Probablement le dernier de son espèce, cet italien faisait parti de ses hommes de cinéma influents qui ne se contentaient pas d'avancer les billets verts mais prenaient une part active dans la production des films qu'ils développaient. Cette trempe de producteurs qui ne faisaient pas de différence entre art (c'est lui qui révèle
Federico Fellini) et industrie, cinéma d'auteur et commercial, œuvres titanesques et productions modestes…

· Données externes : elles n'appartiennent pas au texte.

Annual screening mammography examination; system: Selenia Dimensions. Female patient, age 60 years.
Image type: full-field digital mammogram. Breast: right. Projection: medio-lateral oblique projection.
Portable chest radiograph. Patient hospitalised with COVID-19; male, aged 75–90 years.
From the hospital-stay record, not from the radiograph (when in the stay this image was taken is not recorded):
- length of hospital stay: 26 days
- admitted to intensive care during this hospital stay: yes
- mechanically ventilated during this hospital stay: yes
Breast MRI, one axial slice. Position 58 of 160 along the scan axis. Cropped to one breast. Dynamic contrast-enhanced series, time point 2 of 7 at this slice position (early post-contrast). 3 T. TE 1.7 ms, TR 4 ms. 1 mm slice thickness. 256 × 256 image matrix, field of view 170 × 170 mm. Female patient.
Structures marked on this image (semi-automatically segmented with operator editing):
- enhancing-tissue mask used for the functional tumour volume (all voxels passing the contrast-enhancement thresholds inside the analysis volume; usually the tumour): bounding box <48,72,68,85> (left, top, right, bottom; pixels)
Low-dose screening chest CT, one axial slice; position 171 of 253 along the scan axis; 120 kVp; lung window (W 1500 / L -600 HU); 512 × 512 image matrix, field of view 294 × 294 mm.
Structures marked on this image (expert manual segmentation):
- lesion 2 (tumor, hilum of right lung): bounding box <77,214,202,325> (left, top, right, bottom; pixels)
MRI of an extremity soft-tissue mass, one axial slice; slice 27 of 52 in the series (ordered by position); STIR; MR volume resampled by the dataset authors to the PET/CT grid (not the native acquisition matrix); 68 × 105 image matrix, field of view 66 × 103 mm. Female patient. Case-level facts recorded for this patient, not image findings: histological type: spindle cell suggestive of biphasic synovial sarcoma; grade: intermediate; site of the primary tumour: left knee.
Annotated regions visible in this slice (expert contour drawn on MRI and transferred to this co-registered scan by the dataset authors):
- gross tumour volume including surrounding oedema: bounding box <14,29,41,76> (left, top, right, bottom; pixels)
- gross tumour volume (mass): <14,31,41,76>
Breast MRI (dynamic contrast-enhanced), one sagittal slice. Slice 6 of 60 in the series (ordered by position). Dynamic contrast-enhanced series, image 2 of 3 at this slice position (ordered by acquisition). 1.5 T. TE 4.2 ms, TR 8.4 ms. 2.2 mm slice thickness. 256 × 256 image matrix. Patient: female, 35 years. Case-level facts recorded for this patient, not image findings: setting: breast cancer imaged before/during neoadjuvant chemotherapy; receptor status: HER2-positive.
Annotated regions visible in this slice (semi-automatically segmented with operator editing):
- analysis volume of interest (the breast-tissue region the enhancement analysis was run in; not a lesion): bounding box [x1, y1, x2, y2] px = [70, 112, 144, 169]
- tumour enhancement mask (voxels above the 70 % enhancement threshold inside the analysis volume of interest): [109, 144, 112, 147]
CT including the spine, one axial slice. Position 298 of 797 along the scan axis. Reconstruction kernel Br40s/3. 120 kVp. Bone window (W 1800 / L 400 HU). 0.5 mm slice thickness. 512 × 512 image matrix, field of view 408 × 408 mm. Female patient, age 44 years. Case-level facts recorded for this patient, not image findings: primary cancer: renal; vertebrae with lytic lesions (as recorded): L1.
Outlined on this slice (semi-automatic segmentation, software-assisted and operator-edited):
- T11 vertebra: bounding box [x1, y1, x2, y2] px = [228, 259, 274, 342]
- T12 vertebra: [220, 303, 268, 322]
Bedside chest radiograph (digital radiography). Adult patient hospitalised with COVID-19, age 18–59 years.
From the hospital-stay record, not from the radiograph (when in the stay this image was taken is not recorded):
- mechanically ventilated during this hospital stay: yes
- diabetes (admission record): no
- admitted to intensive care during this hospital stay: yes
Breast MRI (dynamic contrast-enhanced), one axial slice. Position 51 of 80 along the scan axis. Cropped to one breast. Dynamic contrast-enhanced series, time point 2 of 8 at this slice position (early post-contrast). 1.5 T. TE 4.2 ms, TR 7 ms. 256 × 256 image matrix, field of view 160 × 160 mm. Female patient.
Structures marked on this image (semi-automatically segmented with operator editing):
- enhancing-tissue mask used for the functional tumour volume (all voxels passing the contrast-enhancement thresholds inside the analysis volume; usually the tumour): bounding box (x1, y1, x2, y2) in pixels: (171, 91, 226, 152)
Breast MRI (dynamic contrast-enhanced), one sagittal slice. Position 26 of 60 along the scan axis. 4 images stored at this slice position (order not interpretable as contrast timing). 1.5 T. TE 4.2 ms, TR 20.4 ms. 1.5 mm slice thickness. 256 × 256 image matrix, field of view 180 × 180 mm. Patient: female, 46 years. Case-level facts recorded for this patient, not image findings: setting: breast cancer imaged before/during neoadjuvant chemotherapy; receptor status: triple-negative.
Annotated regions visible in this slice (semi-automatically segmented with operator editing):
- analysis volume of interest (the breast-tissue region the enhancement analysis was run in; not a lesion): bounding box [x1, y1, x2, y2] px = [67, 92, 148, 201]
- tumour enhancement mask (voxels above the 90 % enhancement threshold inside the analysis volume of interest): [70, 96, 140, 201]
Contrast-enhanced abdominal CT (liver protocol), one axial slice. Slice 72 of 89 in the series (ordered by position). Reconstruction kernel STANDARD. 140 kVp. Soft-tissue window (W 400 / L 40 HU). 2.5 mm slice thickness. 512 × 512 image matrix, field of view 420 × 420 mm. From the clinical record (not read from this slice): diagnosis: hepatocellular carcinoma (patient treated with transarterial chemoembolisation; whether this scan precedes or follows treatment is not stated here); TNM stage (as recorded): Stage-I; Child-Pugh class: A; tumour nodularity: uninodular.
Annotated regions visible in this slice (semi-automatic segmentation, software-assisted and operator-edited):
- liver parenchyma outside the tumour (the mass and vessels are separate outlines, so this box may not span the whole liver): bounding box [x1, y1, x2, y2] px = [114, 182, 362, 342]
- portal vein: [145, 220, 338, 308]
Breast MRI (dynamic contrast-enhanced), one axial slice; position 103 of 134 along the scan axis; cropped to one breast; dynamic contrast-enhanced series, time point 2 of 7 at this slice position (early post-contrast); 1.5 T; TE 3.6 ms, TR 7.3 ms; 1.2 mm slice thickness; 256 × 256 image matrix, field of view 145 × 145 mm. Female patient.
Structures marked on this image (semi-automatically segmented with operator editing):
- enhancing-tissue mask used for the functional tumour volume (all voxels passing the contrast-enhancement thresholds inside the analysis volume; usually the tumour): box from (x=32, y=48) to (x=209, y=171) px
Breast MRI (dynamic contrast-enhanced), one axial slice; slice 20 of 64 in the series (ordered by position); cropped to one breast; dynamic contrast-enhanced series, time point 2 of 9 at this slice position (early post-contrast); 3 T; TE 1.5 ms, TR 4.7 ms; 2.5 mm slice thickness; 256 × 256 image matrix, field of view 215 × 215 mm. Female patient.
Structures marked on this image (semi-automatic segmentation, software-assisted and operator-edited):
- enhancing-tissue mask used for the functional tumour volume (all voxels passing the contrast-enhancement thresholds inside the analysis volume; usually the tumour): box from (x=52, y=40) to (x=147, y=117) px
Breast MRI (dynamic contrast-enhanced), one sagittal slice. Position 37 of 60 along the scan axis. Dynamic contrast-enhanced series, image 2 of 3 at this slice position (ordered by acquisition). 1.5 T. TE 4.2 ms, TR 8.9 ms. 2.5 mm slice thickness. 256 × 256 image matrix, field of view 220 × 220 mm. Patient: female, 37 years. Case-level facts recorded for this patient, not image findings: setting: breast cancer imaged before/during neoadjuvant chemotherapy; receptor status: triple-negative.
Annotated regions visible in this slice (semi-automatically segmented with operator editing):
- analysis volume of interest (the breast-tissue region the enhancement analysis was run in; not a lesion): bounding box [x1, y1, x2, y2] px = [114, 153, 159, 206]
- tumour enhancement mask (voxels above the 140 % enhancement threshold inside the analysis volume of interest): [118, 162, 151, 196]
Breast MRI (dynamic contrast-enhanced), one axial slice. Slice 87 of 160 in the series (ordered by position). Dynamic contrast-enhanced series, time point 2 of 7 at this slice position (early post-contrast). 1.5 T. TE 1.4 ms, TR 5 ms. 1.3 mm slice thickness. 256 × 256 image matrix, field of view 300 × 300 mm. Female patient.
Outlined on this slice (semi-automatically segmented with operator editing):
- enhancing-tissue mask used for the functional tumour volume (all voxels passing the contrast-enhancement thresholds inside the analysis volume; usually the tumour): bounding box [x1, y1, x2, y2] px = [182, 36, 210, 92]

En découle une impressionnante filmographie teintée de classiques immortels, de navets incommensurables, de triomphes critiques et publics et d'échecs historiques mais une longévité dont peu de personnes dans le métier peuvent se vanter, surtout aujourd'hui. Débutant dans les années 20, adopté par Hollywood dans les années 50,
Dino De Laurentiis devient un véritable mogul du cinéma pendant les trente années suivantes avant de se faire plus discret dans les années 90 (il produit le troisième
Evil Dead de Sam Rami) et de revenir sur la sellette au cours du nouveau siècle avec notamment la trilogie
Hannibal,
Dragon Rouge et
Hannibal Lecter : les origines du mal, quinze ans après avoir produit le premier film mettant en scène le célèbre tueur en série avec non pas
Le Silence des Agneaux mais
Le sixième sens de
Michael Mann (première adaptation du "Dragon Rouge" de
Thomas Harris).
Des succès en salle à défaut d'êtres d'inoubliables longs-métrages de qualité, tout comme ses dernières contributions
La Dernière Légion et
Medieval Pie : Territoires Vierges qui n'auront pas étayé la légende
Dino De Laurentiis mais qui ne l'auront pas égratigné non plus.